----- DOCUMENT SEGMENT

Reading Comma Delimited Files

Posted Tue, Aug 25 2009 12:14 by Deborah Kurata

There may be times that you need to read comma separated value (CSV) files into your application. For example, you obtain output from a legacy system or other application in a comma delimited text file format, and you need to read and use that data in your application.

NOTE: For more information on delimited files, see this link.

.NET provides several techniques for reading text files. This post focuses on how to read a comma delimited text file into a DataTable.

You may find it very useful to read your text file into a DataTable, whether or not you plan to use a database. Reading a text file into a DataTable not only saves you a significant amount of string manipulation coding, it also makes it easy to access the imported data from within your application.

For example, you can use binding to bind the resulting DataTable to a grid or other controls. You can use Linq to DataTables like in this example to manipulate the resulting data. All of the features of the DataTable are then available to you.

BIG NOTE: Many developers have ignored this technique because one look at the code and the developer assumed it is somehow associated with a database, it is NOT. This is referring to in-memory DataTable objects.

For this example, the text file appears as follows:

CustomerId, LastName, FirstName, LastUpdateDate
1,  Baggins, Bilbo, 20090811 
2,  Baggins, Frodo, 20090801 
3,  Gamgee,  Samwise, 20090820 
4,  Cotton,  Rosie, 20090821

Notice several things about this file:

  1. It is a comma separated value (CSV) file.
  2. The first line provides the column names. This is optional.

You can read this text file into a DataTable using OleDb as follows.

In C#:

string fileName = "testCSV.txt";
string dirName = Path.GetDirectoryName(Application.ExecutablePath);
DataTable dt;

using (OleDbConnection cn =
    new OleDbConnection(@"Provider=Microsoft.Jet.OleDb.4.0;" +
            "Data Source=" + dirName + ";" +
            "Extended Properties=\"Text;HDR=Yes;FMT=Delimited\""))
{
    // Open the connection
    cn.Open();

    // Set up the adapter
    using (OleDbDataAdapter adapter =
        new OleDbDataAdapter("SELECT * FROM " + fileName, cn))

----------
----- DATA EXTRACTS

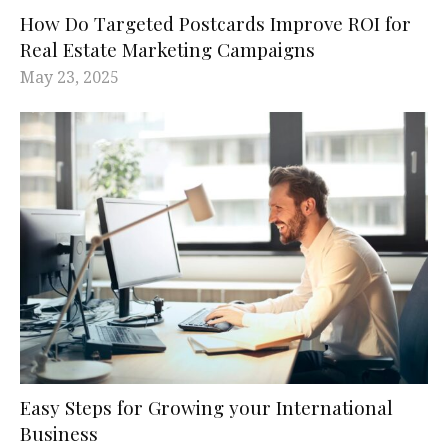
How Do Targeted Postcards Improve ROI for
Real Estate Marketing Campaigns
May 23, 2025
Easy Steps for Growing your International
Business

----------
----- DATA EXTRACTS

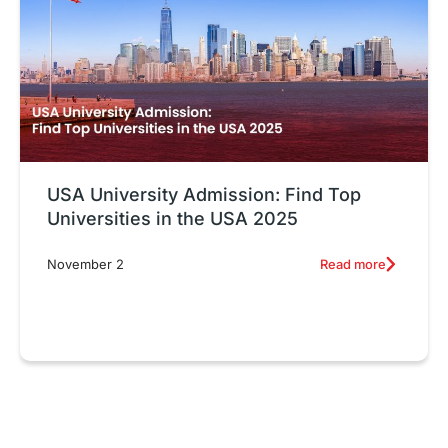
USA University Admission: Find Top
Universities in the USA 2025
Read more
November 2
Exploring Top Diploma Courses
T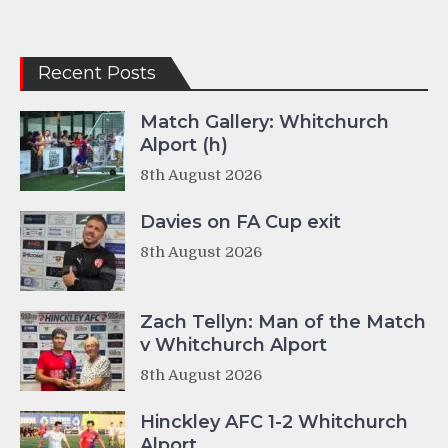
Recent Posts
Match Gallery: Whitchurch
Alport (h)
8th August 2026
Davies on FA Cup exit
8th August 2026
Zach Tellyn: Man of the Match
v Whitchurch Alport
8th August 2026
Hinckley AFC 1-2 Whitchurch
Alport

----------
----- DATA EXTRACTS

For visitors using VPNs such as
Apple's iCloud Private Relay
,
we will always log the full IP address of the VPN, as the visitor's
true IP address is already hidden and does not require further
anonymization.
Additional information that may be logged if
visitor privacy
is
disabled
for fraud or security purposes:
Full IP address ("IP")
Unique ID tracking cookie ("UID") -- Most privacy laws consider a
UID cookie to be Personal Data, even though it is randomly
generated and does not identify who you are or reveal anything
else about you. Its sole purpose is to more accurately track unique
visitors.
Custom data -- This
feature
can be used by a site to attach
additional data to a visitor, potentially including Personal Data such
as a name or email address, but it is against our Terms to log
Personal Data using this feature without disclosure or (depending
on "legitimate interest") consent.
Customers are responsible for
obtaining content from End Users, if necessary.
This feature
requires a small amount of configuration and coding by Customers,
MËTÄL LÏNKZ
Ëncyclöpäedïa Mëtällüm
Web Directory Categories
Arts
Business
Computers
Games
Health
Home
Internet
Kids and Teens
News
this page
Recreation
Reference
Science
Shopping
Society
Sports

----------

*TASK DIRECTIONS*: Reproduce the blog post on reading comma delimited files word for word, from its title through its final line of code.

*RESULT FOR THIS EXERCISE*:
Reading Comma Delimited Files

Posted Tue, Aug 25 2009 12:14 by Deborah Kurata

There may be times that you need to read comma separated value (CSV) files into your application. For example, you obtain output from a legacy system or other application in a comma delimited text file format, and you need to read and use that data in your application.

NOTE: For more information on delimited files, see this link.

.NET provides several techniques for reading text files. This post focuses on how to read a comma delimited text file into a DataTable.

You may find it very useful to read your text file into a DataTable, whether or not you plan to use a database. Reading a text file into a DataTable not only saves you a significant amount of string manipulation coding, it also makes it easy to access the imported data from within your application.

For example, you can use binding to bind the resulting DataTable to a grid or other controls. You can use Linq to DataTables like in this example to manipulate the resulting data. All of the features of the DataTable are then available to you.

BIG NOTE: Many developers have ignored this technique because one look at the code and the developer assumed it is somehow associated with a database, it is NOT. This is referring to in-memory DataTable objects.

For this example, the text file appears as follows:

CustomerId, LastName, FirstName, LastUpdateDate
1,  Baggins, Bilbo, 20090811 
2,  Baggins, Frodo, 20090801 
3,  Gamgee,  Samwise, 20090820 
4,  Cotton,  Rosie, 20090821

Notice several things about this file:

  1. It is a comma separated value (CSV) file.
  2. The first line provides the column names. This is optional.

You can read this text file into a DataTable using OleDb as follows.

In C#:

string fileName = "testCSV.txt";
string dirName = Path.GetDirectoryName(Application.ExecutablePath);
DataTable dt;

using (OleDbConnection cn =
    new OleDbConnection(@"Provider=Microsoft.Jet.OleDb.4.0;" +
            "Data Source=" + dirName + ";" +
            "Extended Properties=\"Text;HDR=Yes;FMT=Delimited\""))
{
    // Open the connection
    cn.Open();

    // Set up the adapter
    using (OleDbDataAdapter adapter =
        new OleDbDataAdapter("SELECT * FROM " + fileName, cn))